*** Source material Section Begins ***

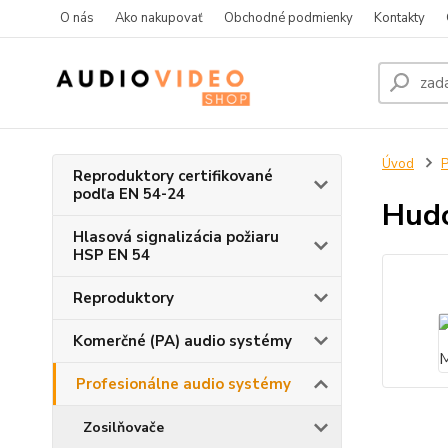
O nás
Ako nakupovať
Obchodné podmienky
Kontakty
Úvod
P
Reproduktory certifikované
podľa EN 54-24
Hud
Hlasová signalizácia požiaru
HSP EN 54
Reproduktory
Komerčné (PA) audio systémy
Profesionálne audio systémy
Zosilňovače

*** Source material Section Ends ***

*Assignment*
Could you copy every line of text in the records above word for word, leaving out the pictures?

*Output for this exercise*
O nás
Ako nakupovať
Obchodné podmienky
Kontakty
Úvod
P
Reproduktory certifikované
podľa EN 54-24
Hud
Hlasová signalizácia požiaru
HSP EN 54
Reproduktory
Komerčné (PA) audio systémy
Profesionálne audio systémy
Zosilňovače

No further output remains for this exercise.